__文書の抜粋__.
渡邉 司さん(74)=長崎市川上町 「命大切に」が原点
五月、渡邉さんの被爆体験を聞いた関西の中学三年の女子生徒から手紙が届いた。彼女は友人にいじめられて不登校になり、自殺を考えた経験があったという。
被爆体験を語る際、渡邉さんはいつも「命を大切にするのが平和の原点」と結ぶ。「命はそう簡単に絶ってはいけないと分かった。私は死を考えない。生きていく」―。手紙にしたためられたその決意を読み返し、「私の気持ちがきちんと伝わった。生き方を変えてくれて本当にうれしかった」と笑顔を見せる。
十三歳の時、爆心地から一・六キロの自宅で被爆した。表面的には無傷だったが終戦後、避難先の旧南高国見町多比良で頭が割れるような痛みと下痢に襲われ、口から血が流れた。病院を何度も替えたが、医者からは「ピカドン病に効く薬はない」「二、三日のうちに死ぬ」―と、”死の宣告”しかなかった。
だが、生きることをあきらめなかった。「奇跡の連続で生かしてもらっている」と思い続け、小学校の教師になった。被爆体験は脳裏から離れることはなかったが、早く忘れてしまいたいとの思いが強く、大勢の前で語ることなど考えも及ばなかった。

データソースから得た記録
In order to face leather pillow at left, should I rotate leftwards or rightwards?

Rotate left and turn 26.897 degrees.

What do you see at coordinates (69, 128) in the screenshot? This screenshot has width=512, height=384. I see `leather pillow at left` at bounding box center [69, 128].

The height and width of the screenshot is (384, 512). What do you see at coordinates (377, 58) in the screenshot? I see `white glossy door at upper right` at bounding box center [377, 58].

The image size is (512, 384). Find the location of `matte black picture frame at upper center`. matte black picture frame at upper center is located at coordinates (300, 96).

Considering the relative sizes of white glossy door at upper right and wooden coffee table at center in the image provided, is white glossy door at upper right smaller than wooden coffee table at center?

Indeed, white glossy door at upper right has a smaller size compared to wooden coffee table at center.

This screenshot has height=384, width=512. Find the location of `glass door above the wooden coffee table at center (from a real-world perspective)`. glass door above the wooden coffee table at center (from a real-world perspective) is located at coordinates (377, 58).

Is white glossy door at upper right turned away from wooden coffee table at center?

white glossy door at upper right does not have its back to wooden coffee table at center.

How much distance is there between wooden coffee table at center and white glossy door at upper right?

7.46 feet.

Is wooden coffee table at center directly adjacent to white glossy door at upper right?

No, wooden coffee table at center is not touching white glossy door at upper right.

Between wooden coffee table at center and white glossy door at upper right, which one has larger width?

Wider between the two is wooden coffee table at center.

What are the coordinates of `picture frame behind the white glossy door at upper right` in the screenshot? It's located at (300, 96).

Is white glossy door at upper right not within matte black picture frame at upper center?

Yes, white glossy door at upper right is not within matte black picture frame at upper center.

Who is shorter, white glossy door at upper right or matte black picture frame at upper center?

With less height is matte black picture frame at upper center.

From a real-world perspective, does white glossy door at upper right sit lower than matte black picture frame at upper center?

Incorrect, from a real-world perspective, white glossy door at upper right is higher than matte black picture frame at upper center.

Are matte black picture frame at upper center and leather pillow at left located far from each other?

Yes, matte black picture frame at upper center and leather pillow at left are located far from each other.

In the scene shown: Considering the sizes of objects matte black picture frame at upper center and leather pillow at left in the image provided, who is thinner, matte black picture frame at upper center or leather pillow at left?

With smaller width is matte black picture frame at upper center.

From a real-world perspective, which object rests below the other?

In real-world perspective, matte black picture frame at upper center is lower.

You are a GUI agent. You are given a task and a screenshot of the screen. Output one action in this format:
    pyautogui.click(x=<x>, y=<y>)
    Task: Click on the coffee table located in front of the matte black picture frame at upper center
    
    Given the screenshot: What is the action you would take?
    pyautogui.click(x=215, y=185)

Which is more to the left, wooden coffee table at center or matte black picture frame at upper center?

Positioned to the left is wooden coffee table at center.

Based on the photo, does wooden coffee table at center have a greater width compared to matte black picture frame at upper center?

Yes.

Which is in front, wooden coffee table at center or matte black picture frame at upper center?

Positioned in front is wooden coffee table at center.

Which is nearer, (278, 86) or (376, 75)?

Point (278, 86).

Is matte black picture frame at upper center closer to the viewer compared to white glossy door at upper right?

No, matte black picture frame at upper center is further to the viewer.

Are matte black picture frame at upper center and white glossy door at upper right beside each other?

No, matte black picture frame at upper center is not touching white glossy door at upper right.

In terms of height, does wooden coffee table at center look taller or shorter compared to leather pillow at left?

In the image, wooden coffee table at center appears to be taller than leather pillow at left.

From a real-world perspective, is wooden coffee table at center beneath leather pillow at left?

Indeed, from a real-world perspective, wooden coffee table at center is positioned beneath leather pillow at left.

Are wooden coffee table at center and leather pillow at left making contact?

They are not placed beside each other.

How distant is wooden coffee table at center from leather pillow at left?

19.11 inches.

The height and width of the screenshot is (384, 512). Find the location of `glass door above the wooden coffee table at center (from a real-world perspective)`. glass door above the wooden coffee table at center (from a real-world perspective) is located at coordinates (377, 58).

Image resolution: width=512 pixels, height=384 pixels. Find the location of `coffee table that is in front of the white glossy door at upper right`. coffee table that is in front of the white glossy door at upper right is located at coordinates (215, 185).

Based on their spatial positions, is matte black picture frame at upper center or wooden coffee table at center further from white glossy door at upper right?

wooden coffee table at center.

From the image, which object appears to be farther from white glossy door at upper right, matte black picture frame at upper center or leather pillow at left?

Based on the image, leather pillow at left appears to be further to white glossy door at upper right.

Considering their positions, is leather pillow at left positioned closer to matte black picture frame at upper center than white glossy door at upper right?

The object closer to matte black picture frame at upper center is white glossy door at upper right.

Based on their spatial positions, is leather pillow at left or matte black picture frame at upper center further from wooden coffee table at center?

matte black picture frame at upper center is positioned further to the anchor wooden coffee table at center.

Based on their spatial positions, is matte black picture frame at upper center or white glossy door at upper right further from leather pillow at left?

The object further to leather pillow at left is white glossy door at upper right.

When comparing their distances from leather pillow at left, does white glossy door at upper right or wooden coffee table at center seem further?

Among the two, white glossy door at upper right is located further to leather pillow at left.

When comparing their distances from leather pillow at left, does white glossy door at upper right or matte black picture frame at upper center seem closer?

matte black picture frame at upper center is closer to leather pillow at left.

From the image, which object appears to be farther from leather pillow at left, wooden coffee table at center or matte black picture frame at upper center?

__設問__.
**A)** 文書の抜粋から、「十三歳の時、爆心地から一・六」で始まり「ことなど考えも及ばなかった。」に至るまでの部分を、一字も変えずに書き出してください。
**B)** 文書の抜粋にある次の一文を英語に訳してください：被爆体験を語る際、渡邉さんはいつも「命を大切にするのが平和の原点」と結ぶ。

__解答__.
**A)**
十三歳の時、爆心地から一・六キロの自宅で被爆した。表面的には無傷だったが終戦後、避難先の旧南高国見町多比良で頭が割れるような痛みと下痢に襲われ、口から血が流れた。病院を何度も替えたが、医者からは「ピカドン病に効く薬はない」「二、三日のうちに死ぬ」―と、”死の宣告”しかなかった。
だが、生きることをあきらめなかった。「奇跡の連続で生かしてもらっている」と思い続け、小学校の教師になった。被爆体験は脳裏から離れることはなかったが、早く忘れてしまいたいとの思いが強く、大勢の前で語ることなど考えも及ばなかった。

**B)** When speaking about the experience of the atomic bombing, Watanabe always closes with the words, "Cherishing life is the starting point of peace."